Termino
el libro Movimiento perpetuo, de Augusto Monterroso, y lo hago con una
(¿cómo diríamos?) moderada sonrisa. He ido viendo cómo el autor nos sugería la
conveniencia de elaborar una detallada antología sobre las moscas; nos hablaba
de los seudónimos como disfraz literario tímido e imperfecto; dedicaba tres
páginas de fervorosa admiración al argentino Jorge Luis Borges; acopiaba una
irregular colección de palíndromos o nos detallaba las sorprendentes peripecias
sufridas mientras intentaba desprenderse de medio millar de libros. El humor,
sí. La condición miscelánea del volumen, también. Algunas frases que he
subrayado con rotulador rojo (“Dios todavía no ha creado el mundo; sólo está
imaginándolo, como entre sueños. Por eso el mundo es perfecto, pero confuso” /
“Hoy me siento bien, un Balzac; estoy terminando esta línea”), por descontado.

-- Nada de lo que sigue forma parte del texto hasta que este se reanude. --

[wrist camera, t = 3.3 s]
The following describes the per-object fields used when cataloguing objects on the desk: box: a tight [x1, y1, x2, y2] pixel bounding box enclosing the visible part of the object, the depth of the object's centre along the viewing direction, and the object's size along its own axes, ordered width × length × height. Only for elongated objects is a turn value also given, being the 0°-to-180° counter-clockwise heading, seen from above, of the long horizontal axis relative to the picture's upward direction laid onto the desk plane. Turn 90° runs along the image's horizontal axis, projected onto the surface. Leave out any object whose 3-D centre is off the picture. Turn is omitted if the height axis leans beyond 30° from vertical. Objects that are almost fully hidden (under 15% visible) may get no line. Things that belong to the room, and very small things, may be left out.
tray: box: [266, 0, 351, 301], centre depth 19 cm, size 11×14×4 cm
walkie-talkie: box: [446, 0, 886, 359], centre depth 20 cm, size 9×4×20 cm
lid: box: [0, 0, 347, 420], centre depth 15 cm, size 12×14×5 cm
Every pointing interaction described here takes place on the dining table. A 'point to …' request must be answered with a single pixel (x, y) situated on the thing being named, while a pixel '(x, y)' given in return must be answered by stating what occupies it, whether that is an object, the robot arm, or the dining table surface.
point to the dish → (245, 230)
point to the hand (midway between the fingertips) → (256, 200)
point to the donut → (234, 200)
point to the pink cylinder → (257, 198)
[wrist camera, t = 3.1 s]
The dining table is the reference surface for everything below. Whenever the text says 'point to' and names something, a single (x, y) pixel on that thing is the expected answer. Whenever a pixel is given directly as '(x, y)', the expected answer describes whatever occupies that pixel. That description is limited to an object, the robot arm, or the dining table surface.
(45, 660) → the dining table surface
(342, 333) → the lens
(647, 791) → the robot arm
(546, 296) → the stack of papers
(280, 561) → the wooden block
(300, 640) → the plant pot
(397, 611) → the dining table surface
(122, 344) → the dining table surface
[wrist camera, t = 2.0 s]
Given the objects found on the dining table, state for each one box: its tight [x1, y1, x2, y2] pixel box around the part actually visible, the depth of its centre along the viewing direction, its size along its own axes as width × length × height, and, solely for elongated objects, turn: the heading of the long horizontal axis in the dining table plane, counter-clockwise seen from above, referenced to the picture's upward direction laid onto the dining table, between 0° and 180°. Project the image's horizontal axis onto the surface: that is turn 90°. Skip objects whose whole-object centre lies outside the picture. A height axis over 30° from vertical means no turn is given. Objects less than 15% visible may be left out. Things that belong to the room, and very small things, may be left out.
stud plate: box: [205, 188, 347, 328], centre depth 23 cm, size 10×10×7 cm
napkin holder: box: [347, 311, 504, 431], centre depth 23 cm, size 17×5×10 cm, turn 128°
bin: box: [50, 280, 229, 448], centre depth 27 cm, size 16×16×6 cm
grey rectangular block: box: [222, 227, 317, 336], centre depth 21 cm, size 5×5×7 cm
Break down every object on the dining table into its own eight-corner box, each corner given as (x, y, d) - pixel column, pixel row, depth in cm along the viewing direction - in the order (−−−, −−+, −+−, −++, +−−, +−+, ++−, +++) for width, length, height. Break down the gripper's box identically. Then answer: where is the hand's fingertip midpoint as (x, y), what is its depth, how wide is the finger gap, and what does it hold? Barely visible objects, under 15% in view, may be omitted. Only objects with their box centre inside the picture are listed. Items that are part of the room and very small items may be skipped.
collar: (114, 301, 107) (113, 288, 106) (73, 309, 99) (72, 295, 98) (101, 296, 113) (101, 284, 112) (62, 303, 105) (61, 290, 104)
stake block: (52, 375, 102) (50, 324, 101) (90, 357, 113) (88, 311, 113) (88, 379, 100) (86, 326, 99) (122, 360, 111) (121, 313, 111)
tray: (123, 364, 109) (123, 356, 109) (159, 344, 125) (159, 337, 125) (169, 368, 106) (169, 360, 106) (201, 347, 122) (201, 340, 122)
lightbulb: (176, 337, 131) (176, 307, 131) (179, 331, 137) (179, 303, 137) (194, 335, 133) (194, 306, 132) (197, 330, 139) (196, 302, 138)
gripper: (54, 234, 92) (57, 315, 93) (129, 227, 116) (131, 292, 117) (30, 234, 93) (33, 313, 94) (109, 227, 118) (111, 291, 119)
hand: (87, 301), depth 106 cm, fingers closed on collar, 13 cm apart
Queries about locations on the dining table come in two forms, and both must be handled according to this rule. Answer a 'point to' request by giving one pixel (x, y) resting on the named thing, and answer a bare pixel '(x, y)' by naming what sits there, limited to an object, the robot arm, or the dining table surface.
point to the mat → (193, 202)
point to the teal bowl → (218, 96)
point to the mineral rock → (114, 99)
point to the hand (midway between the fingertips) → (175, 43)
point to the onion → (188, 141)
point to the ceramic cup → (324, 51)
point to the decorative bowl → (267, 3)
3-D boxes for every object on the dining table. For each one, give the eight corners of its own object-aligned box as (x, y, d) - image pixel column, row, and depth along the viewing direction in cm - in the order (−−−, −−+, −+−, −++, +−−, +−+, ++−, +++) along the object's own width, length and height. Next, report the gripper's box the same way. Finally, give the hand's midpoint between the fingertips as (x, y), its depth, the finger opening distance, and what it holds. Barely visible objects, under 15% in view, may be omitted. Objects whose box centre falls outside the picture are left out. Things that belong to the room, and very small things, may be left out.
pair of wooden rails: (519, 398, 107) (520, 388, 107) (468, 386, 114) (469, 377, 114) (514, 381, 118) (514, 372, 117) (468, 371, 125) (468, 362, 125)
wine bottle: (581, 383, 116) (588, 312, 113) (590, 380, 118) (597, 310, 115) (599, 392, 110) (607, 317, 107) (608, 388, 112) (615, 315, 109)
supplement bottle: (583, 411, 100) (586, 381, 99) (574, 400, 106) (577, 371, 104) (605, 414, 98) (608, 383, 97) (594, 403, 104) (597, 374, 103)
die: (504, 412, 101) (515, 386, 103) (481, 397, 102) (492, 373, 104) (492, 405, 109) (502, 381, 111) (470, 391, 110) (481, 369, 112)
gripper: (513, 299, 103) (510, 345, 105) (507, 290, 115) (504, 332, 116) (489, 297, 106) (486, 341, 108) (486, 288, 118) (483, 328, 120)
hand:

La elegancia de la prosa, quién lo duda.
Pero
(¡ah, la aspereza jodida de los nexos adversativos!) al final surge la pregunta
de si este volumen me ha resultado memorable. Y lo cierto es que no. Hay
algunos hermosos hilitos de colores, pero no alcanzo a encontrarle la belleza
al tapiz. Y mira que lo he intentado de buena fe. La culpa, desde luego, será
mía. Aceptado. Sin bromas: aceptado.
Pero (¡ah, otra vez la aspereza jodida de los nexos adversativos!) me tendría que pensar mucho, pero mucho, una segunda visita a este autor.